Faltaron la valla humana en Insurgentes y los espejos en los techos de las casas para recibir al avión de una compañía privada de mensajería que traía a México el primer cargamento de vacunas en contra del covid-19 . Pero la plana mayor del gabinete, ésa sí se presentó en el aeropuerto de la Ciudad de México para recibir la caja, y por qué no, la factura de la compra del material. De las 125,000 vacunas prometidas en una fase inicial, el cargamento fue de 3,000; es decir, para 1,500 personas en dos dosis.

Lo fastuoso del acto y los discursos pronunciados recordaron a cuando George W. Bush, a bordo del USS Abraham Lincoln, declaró misión cumplida en Irak. (Misión cumplida, por cierto, también declaró el gobierno hace unos días cuando se anunciaron los primeros contratos con las farmacéuticas para recibir dosis futuras de la vacuna.)

Esas dosis irán, como ya se ha estipulado, al personal médico, que en estos momentos es la única línea de defensa en México contra el coronavirus. En la capital, según un estudio reciente de Stanford y el CIDE, los hospitales colapsarán si no se añaden otras 5,000 camas a las 10,000 que en la actualidad existen. De ese tamaño la crisis.

Por lo tanto, y dado que esa expansión luce compleja, es imperativo que doctoras, enfermeros –todo aquel que esté al pie del cañón– reciban las primeras dosis para intentar frenar el inminente colapso.

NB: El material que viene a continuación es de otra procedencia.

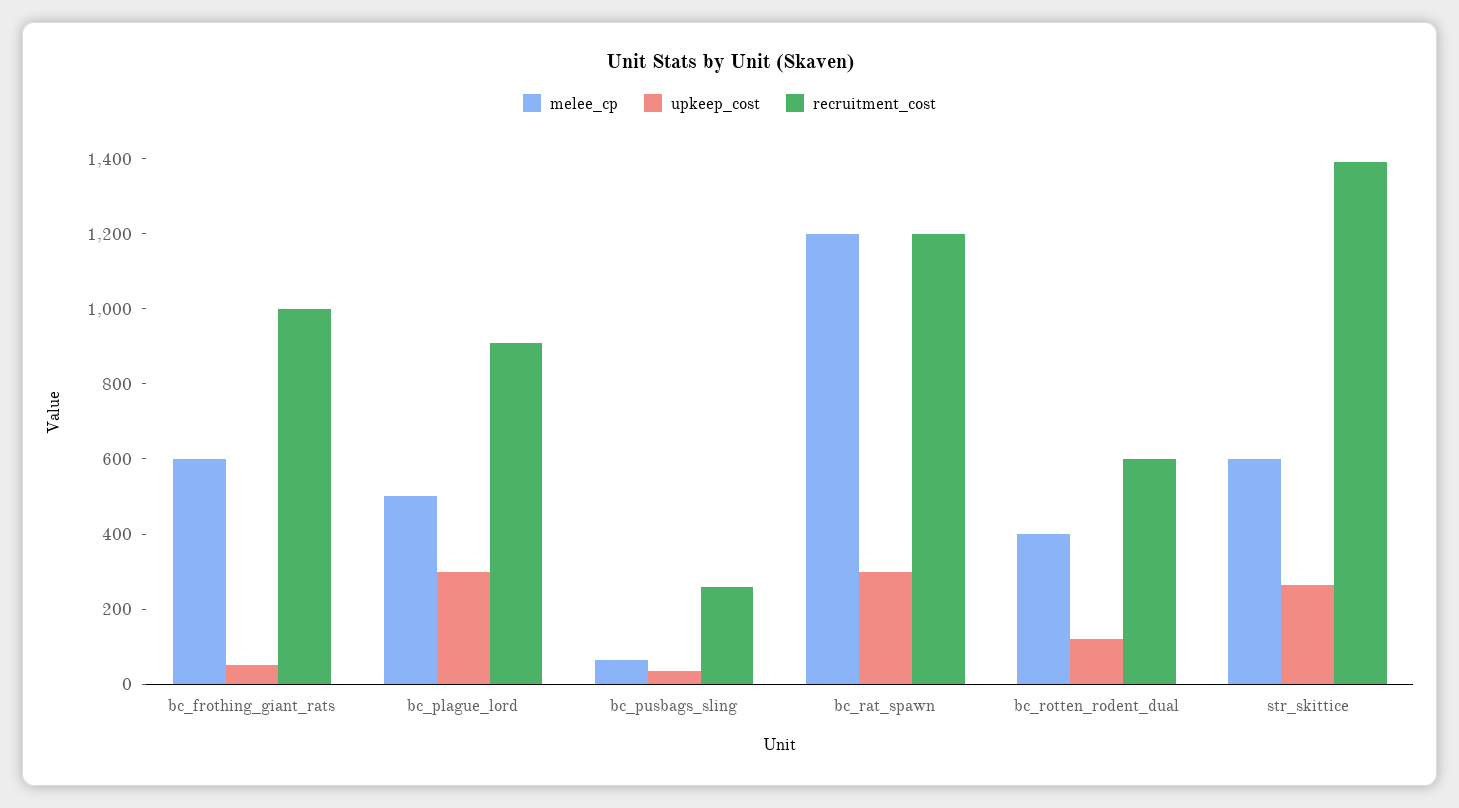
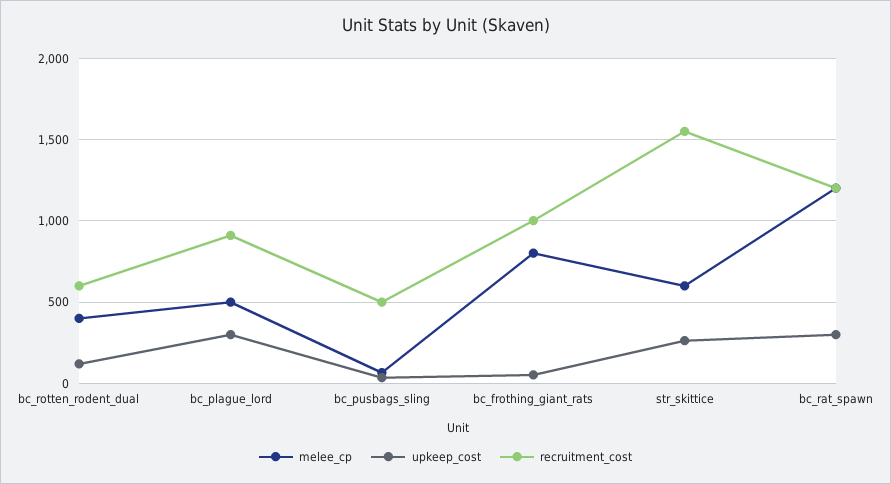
melee_cp, bc_frothing_giant_rats: 600 -> 800
recruitment_cost, bc_pusbags_sling: 250 -> 500
recruitment_cost, str_skittice: 1400 -> 1550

Pero, una vez vacunados ellos, entonces el gobierno deberá vacunar al resto de la población. La secretaría de Salud ya avisó que se procederá por grupos etarios, con la idea de que si todo sale conforme a lo planeado –cosa que ya desde esta semana no ha sucedido, pues las primeras vacunas no llegaron ni en tiempo ni en forma–, para el segundo trimestre de 2022 la mayor parte de la población estaría vacunada.

Aunque entendible el esquema –es, a fin de cuentas, la división más sencilla–, dista de ser el óptimo. En particular por un grupo de suma importancia cuyo rango de edad abarca todos esos estratos: los maestros de escuela.

Es un hecho bien sabido que México siempre ocupa los últimos lugares de los países de la OCDE en comprensión de lectura y matemáticas. El rezago con los demás países es notorio, y la brecha se agranda día con día. En un país como el nuestro, donde la conectividad a internet no es universal, y donde los niños dependen, entre otras cosas, de los programas alimentarios que otorgan las escuelas públicas, el cierre de las instalaciones está causando mermas irreparables. En Chiapas la deserción escolar por la pandemia ha sido brutal; no es descabellado pensar que en los otros dos estados con peores índices educativos –Guerrero y Oaxaca– los números sean similares.

El propio presidente lo ha dicho; varios estudios lo han señalado: la tasa de contagio es menor entre los niños que entre los adultos. Y son ellos los que más están sufriendo en estos tiempos –no así los restaurantes, los centros de entretenimiento, las tiendas; a ésos sí se les dio permiso de reabrir de manera pronta y expedita–. A diferencia de los negocios –que también deberían recibir ayuda del Estado en tiempos de pandemia, pero ése es tema de otro texto–, las secuelas en los niños durarán su vida entera. Si de por sí cuentan con trabas educativas dada la precariedad del sistema educativo mexicano, más se ensancharán ahora que ni acceso a ella tienen. Estamos –desde ahora– condenando a generaciones enteras a un fracaso intelectual y laboral; al mismo tiempo estamos condenando a un país a un retraso frente a sus pares en el mundo.

Eso no parece rondar en las prioridades del gobierno. Tan así que el secretario de Educación será enviado en los momentos más críticos como embajador a Estados Unidos, y que la nueva secretaria –si bien con mayor experiencia en el ramo que su predecesor– necesitará de tiempo para hacerse del control de la secretaría. Llevar a cabo una transición de este tipo en este momento es, por decir lo menos, temerario.

Tampoco es que sorprenda. En un gobierno donde la persona que decide es una, las piezas se intercambian sin mayor empacho.

Los niños mexicanos, mientras tanto, seguirán aprendiendo de la televisión, en el mejor de los casos. Aquellos que acuden a escuelas privadas –ínfimo porcentaje– perderán menos que quienes no pueden pagarlo, aunque igual perderán. Las brechas dentro del país mismo serán mayores.

Pero la juventud mexicana, en su conjunto, perderá la parte crucial de su vida: la formación. Y con eso tendrá que vivir, porque nadie pensó en vacunar a los maestros.